Question

Traveler A starts from rest at a constant acceleration of 6 m/s^2. Two seconds later, traveler B starts with an initial velocity of 20 m/s at the same acceleration of 6 m/s^2. as measured by a, at what time will traveler B overtake traveler A?

a. 0.4s
b. 1.5s
c. 2.0s
d. 2.5s
e. 3.5s

Answer 1

3. 3.5 s

Step-by-step explanation:

The position of traveller A is given by the equation:

`x_A(t) = (1)/(2)a t^2`

where

`a = 6 m/s^2` is the acceleration of A

t is the time measured from when A started the motion

The position of traveller B instead is given by

`x_B(t) = u_B (t-2) + (1)/(2)a(t-2)^2`

where a (acceleration) is the same as traveller A, and

`u_B = 20 m/s`

is B's initial velocity. We can verify that the formula is correct by substituting t=2, and we get
`x_B=0`, which means that B starts its motion 2 seconds later.

Traveller B overtakes traveller A when the two positions are the same, so:

`x_A = x_B\\(1)/(2)at^2 = u_B (t-2) + (1)/(2)a(t-2)^2\\(1)/(2)at^2 = u_B t - 2u_B +(1)/(2)at^2 +2a-2at\\u_Bt-2at = 2u_B-2a\\t=(2u_B-2a)/(u_B-2a)=(2(20)-2(6))/(20-2(6))=3.5 s`

Chart-based quiz items:
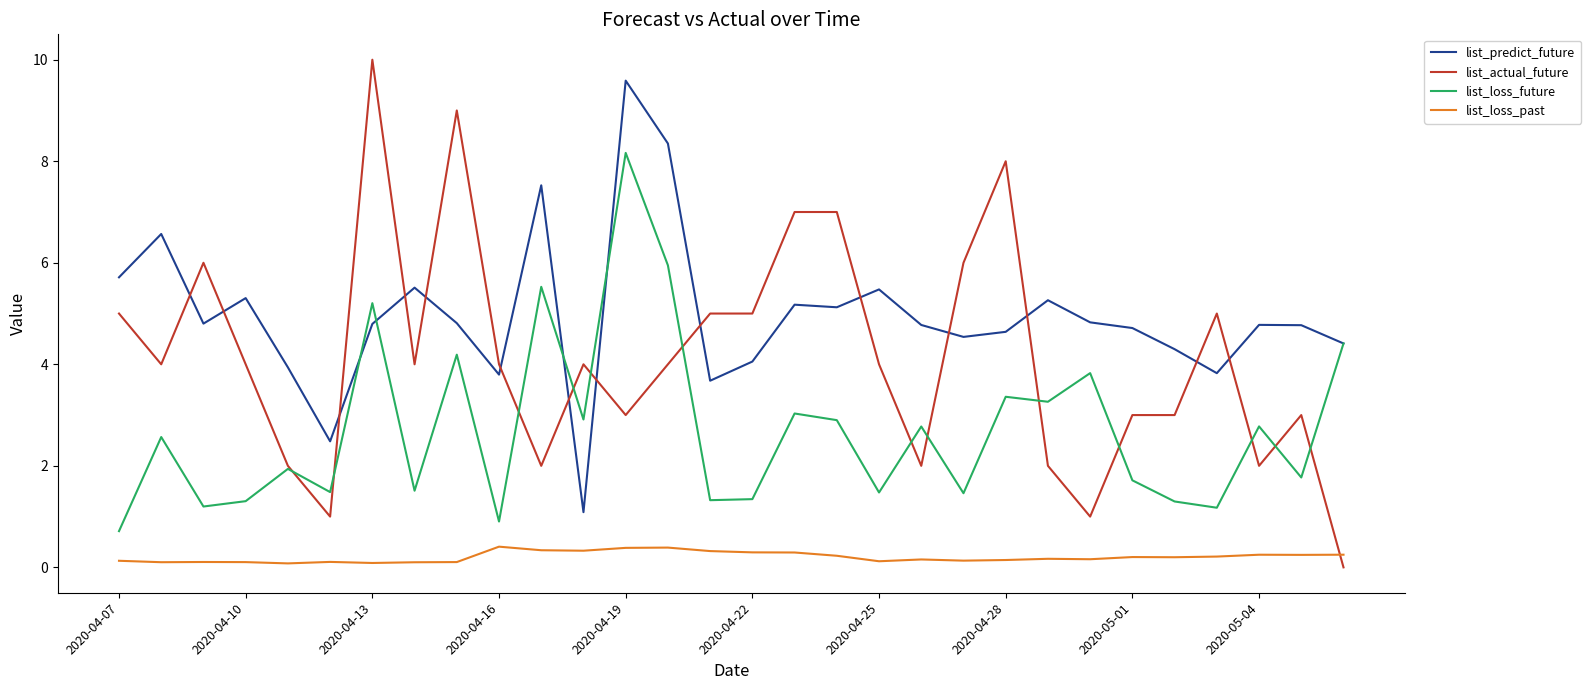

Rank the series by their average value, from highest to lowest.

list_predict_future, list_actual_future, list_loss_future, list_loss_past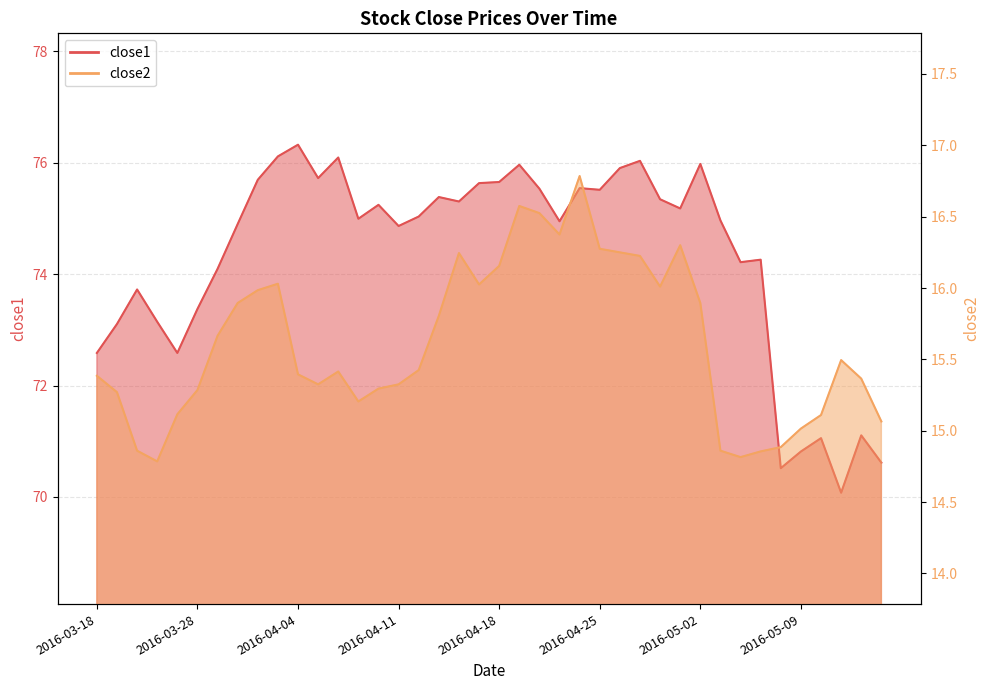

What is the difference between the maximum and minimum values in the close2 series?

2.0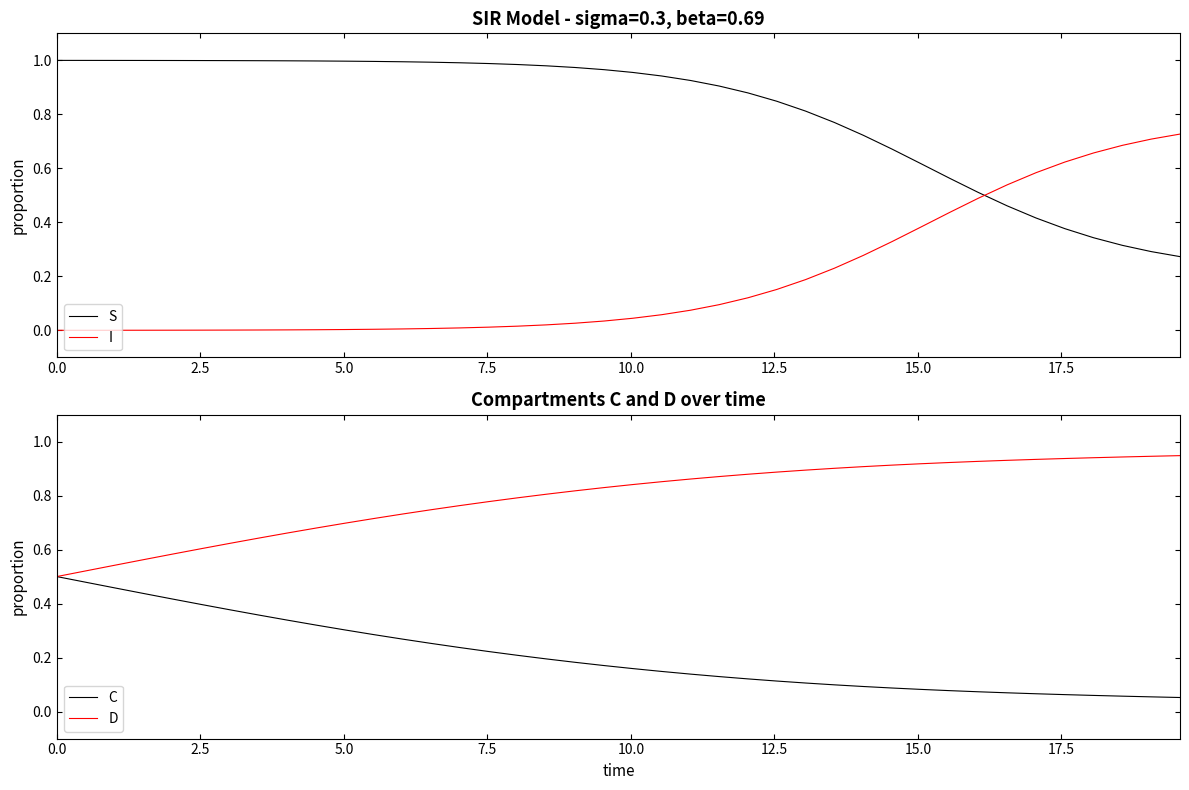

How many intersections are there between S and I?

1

--

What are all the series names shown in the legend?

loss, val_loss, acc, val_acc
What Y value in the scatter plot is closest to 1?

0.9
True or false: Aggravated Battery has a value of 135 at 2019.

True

...

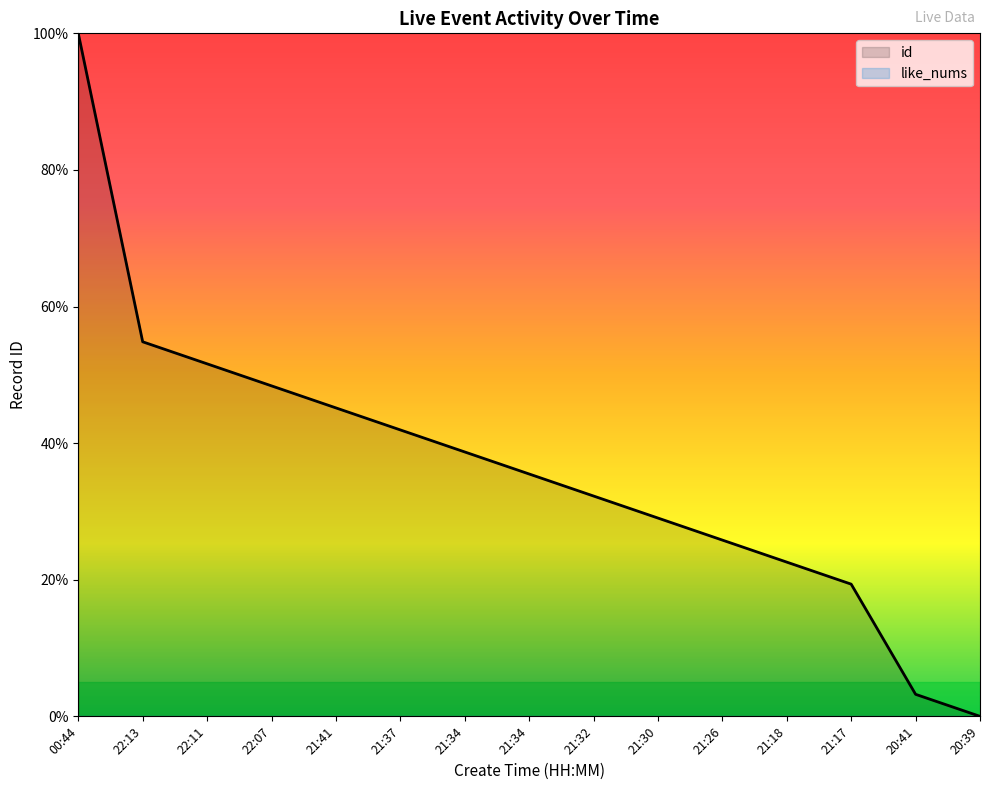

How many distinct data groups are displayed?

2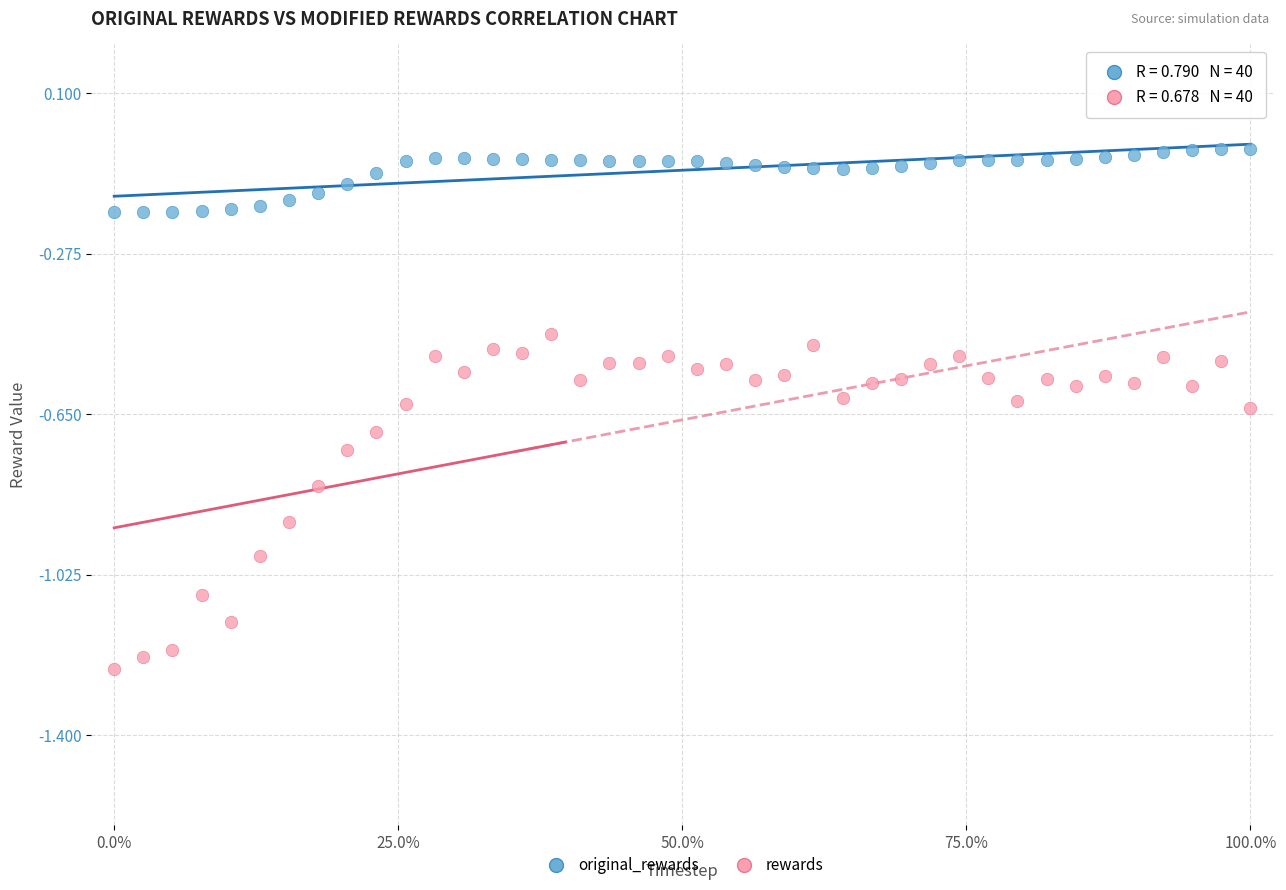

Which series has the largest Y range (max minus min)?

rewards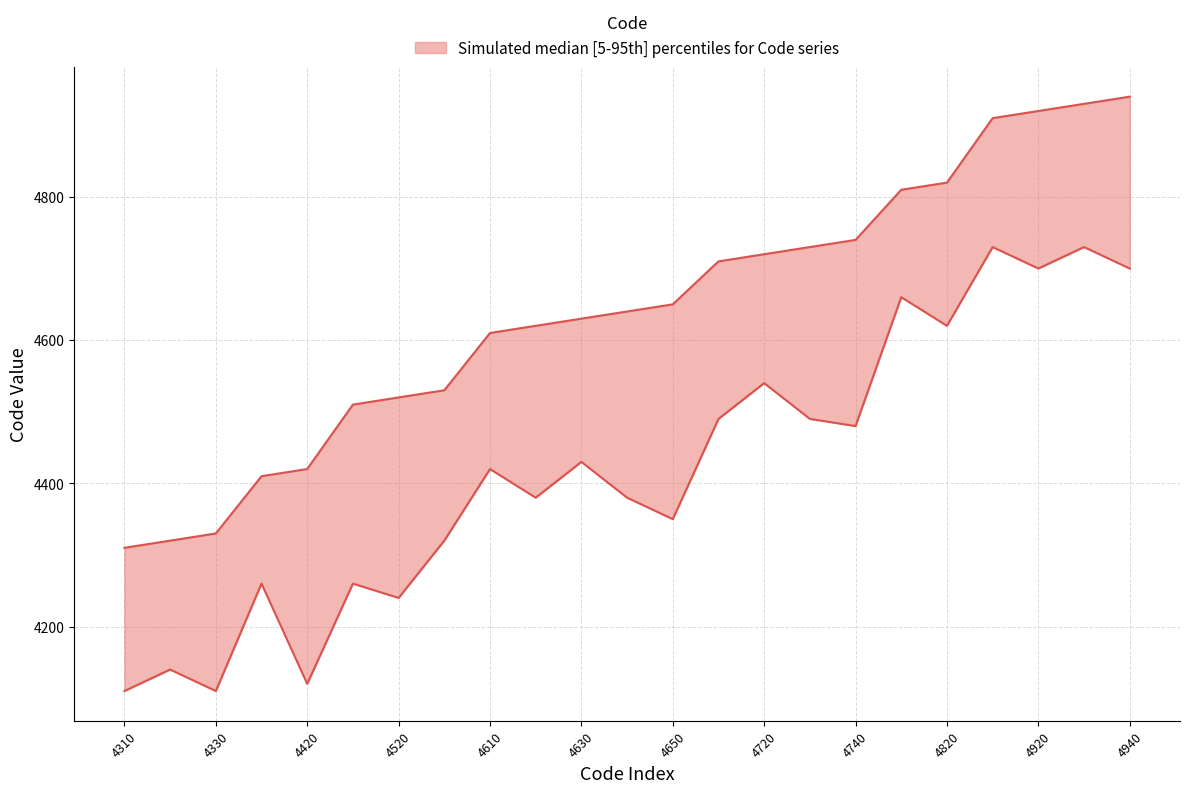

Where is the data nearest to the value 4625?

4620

> Required actions:
1 - Summarize the traveler problem in two sentences.
2 - In the traveler problem, why does substituting t=2 into traveler B's position formula show that the formula is correct?
3 - In the traveler problem, duplicate the passage starting at "is B's initial" and ending at "2 seconds later.".

> Results of the tasks:
1 - Traveler A starts from rest with a constant acceleration of 6 m/s^2, and two seconds later traveler B starts at 20 m/s with the same acceleration. The worked solution writes a position equation for each traveler, sets them equal to find when B overtakes A, and gets 3.5 s.

2 - Substituting t=2 gives x_B=0. This means B begins its motion 2 seconds later, which matches the problem.

3 -
is B's initial velocity. We can verify that the formula is correct by substituting t=2, and we get
`x_B=0`, which means that B starts its motion 2 seconds later.